[Data records]
________________________
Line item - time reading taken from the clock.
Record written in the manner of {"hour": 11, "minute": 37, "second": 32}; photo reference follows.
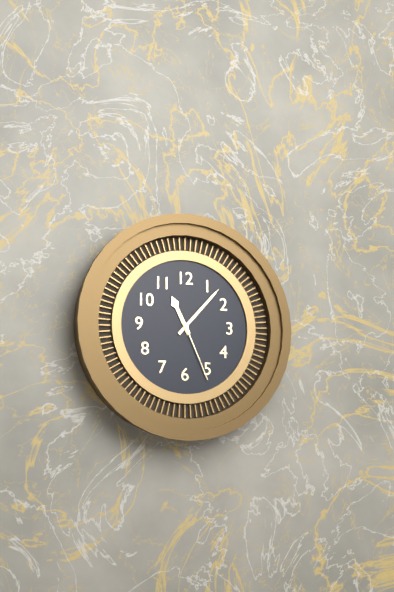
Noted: {"hour": 11, "minute": 7, "second": 26}
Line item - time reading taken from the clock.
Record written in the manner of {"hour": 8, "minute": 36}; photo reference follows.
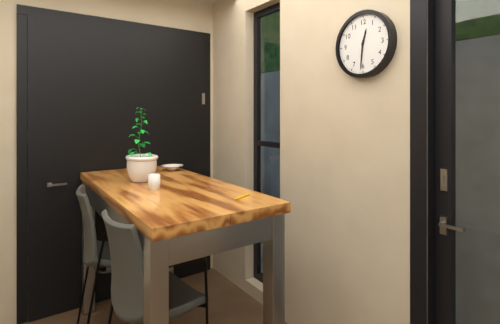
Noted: {"hour": 12, "minute": 31}
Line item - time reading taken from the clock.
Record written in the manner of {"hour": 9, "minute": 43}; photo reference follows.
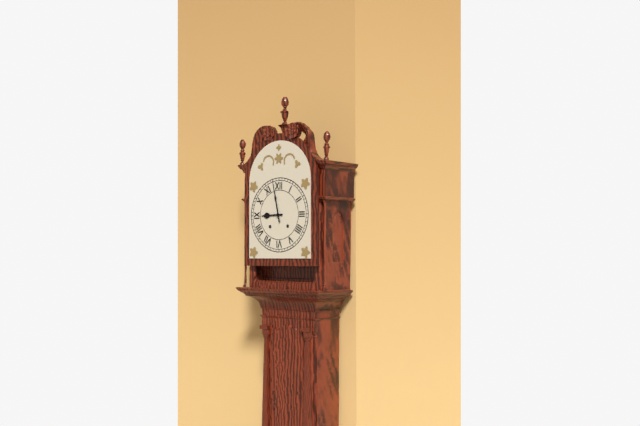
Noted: {"hour": 8, "minute": 58}
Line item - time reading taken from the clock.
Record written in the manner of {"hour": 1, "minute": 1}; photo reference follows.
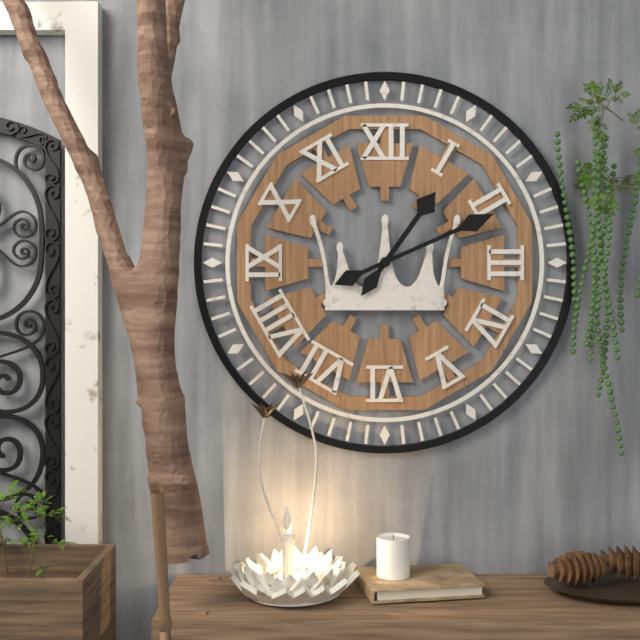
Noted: {"hour": 1, "minute": 11}
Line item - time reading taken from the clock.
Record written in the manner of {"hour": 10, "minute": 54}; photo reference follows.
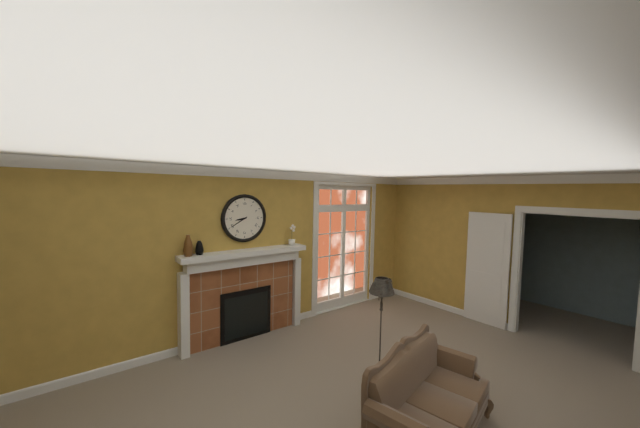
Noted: {"hour": 8, "minute": 40}
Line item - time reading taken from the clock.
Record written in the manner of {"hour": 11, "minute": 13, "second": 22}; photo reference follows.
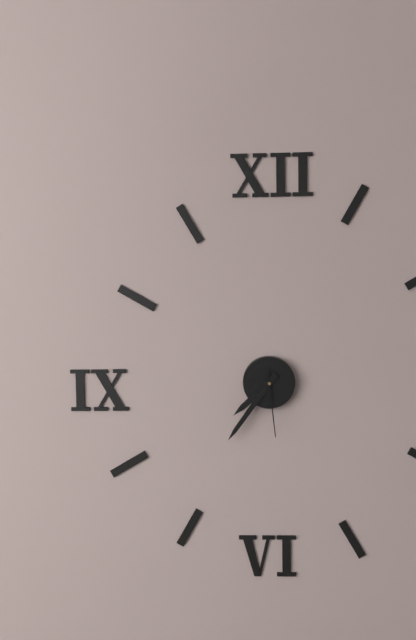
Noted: {"hour": 7, "minute": 36, "second": 29}
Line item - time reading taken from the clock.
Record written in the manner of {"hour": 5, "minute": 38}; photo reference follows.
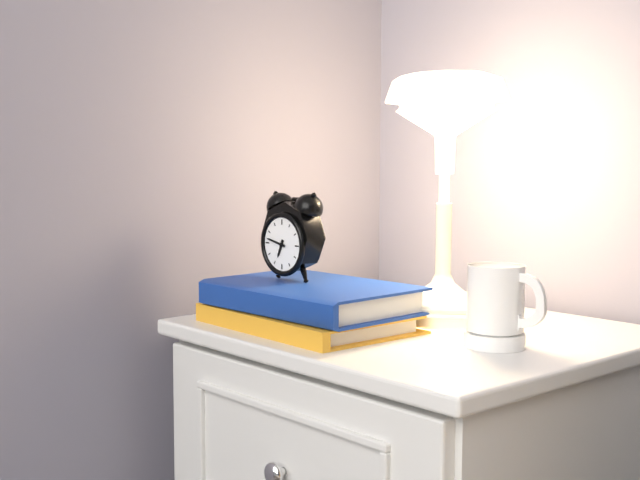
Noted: {"hour": 6, "minute": 47}
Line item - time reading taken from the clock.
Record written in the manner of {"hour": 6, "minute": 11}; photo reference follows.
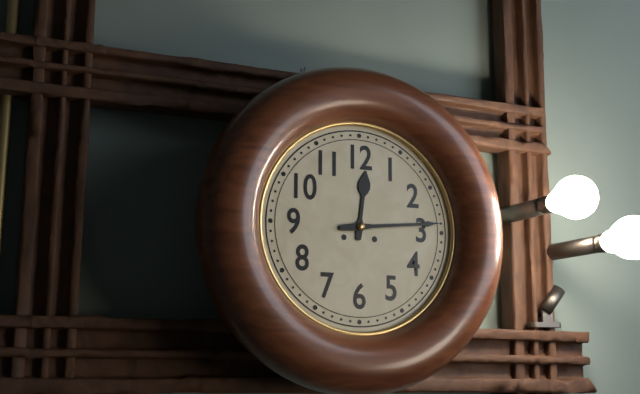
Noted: {"hour": 12, "minute": 14}
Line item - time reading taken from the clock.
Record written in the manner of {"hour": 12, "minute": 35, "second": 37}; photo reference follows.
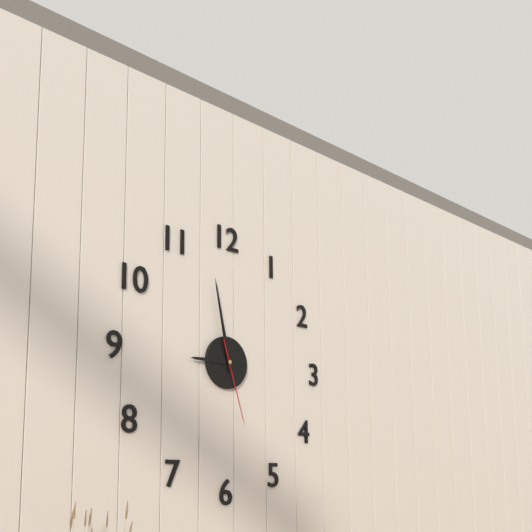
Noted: {"hour": 8, "minute": 58, "second": 27}
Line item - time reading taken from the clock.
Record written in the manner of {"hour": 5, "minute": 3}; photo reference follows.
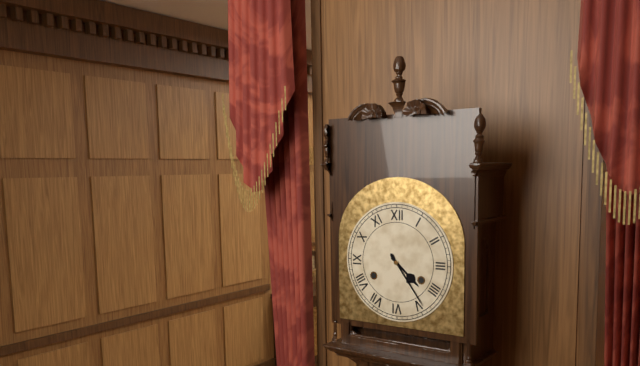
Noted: {"hour": 4, "minute": 24}
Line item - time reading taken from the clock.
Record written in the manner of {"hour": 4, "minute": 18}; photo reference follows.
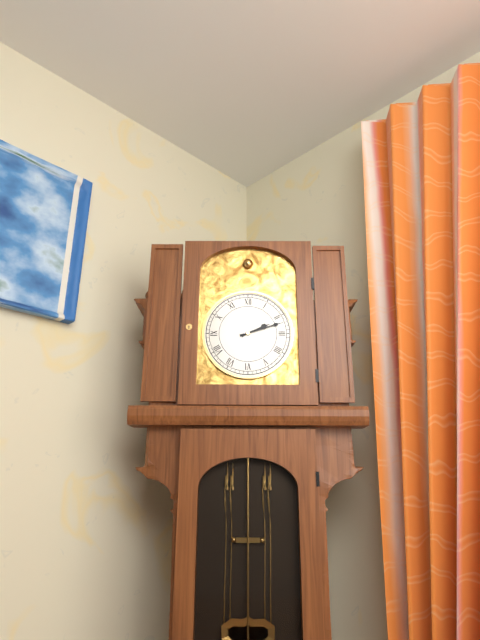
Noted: {"hour": 2, "minute": 12}
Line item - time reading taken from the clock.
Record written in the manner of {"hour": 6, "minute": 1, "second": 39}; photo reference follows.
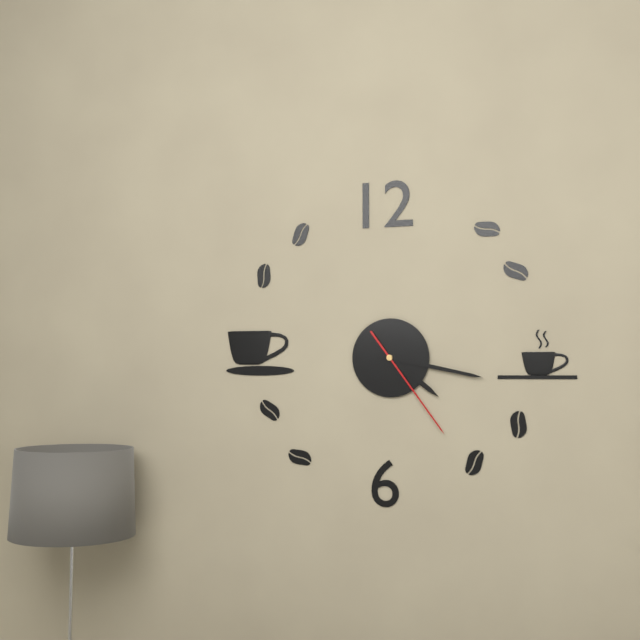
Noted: {"hour": 4, "minute": 17, "second": 24}
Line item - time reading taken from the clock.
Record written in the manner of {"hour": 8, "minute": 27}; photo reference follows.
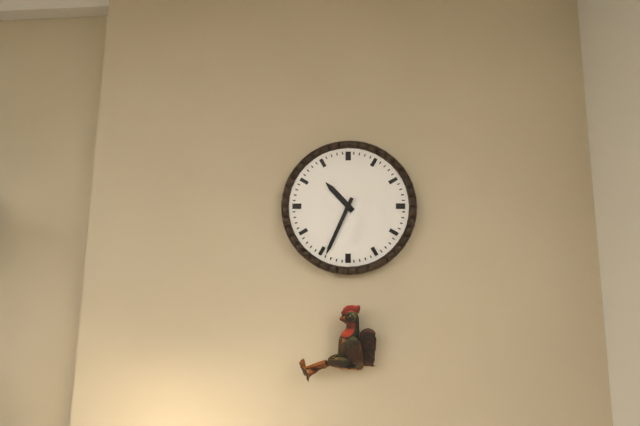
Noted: {"hour": 10, "minute": 34}
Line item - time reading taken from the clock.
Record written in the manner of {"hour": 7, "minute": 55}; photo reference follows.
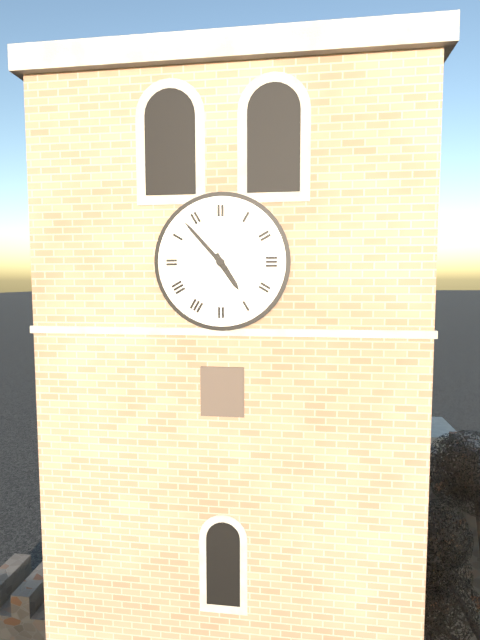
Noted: {"hour": 4, "minute": 53}
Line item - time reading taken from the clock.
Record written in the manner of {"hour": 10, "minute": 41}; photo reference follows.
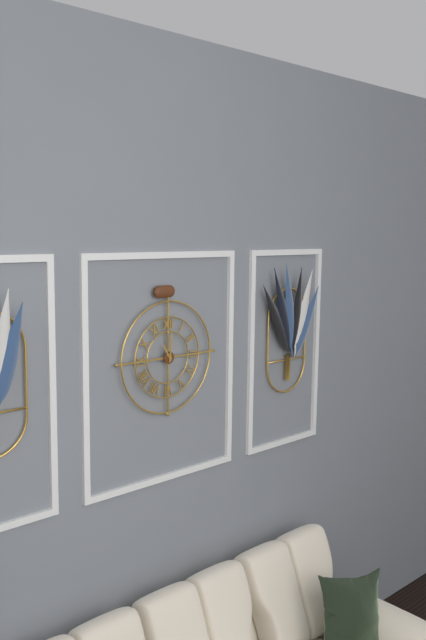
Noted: {"hour": 11, "minute": 1}
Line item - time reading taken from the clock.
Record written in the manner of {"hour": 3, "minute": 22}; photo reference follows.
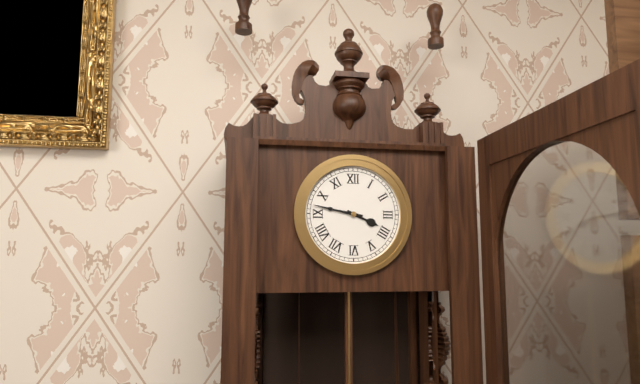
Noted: {"hour": 3, "minute": 47}
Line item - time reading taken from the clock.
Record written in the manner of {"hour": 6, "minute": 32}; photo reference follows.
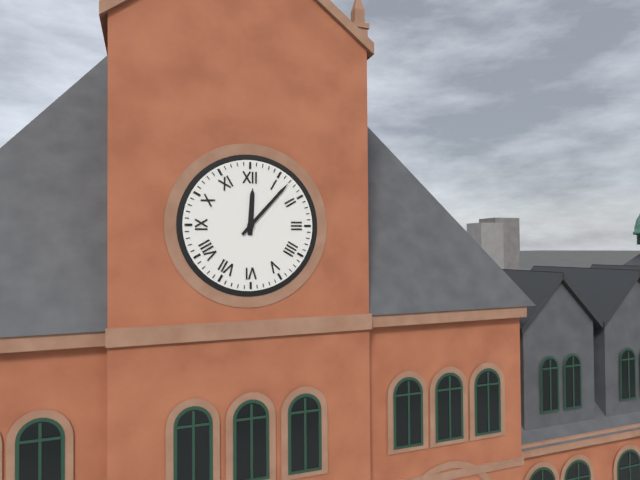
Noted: {"hour": 12, "minute": 7}
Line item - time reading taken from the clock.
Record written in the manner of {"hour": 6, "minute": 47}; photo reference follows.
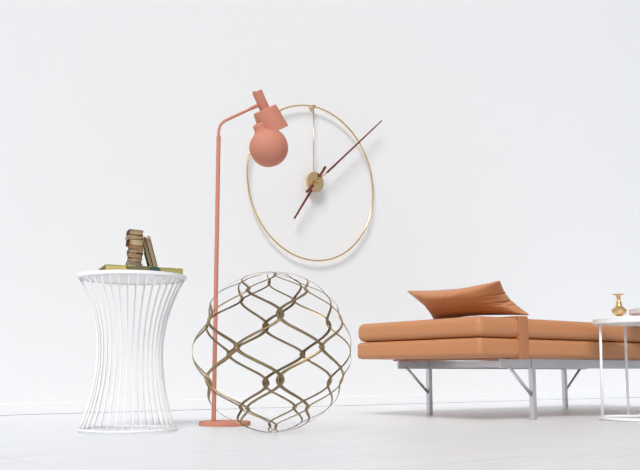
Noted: {"hour": 7, "minute": 8}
________________________
Extract every line of the records above that contains the string "second", matching case exactly.

*Final result*:
Record written in the manner of {"hour": 11, "minute": 37, "second": 32}; photo reference follows.
Noted: {"hour": 11, "minute": 7, "second": 26}
Record written in the manner of {"hour": 11, "minute": 13, "second": 22}; photo reference follows.
Noted: {"hour": 7, "minute": 36, "second": 29}
Record written in the manner of {"hour": 12, "minute": 35, "second": 37}; photo reference follows.
Noted: {"hour": 8, "minute": 58, "second": 27}
Record written in the manner of {"hour": 6, "minute": 1, "second": 39}; photo reference follows.
Noted: {"hour": 4, "minute": 17, "second": 24}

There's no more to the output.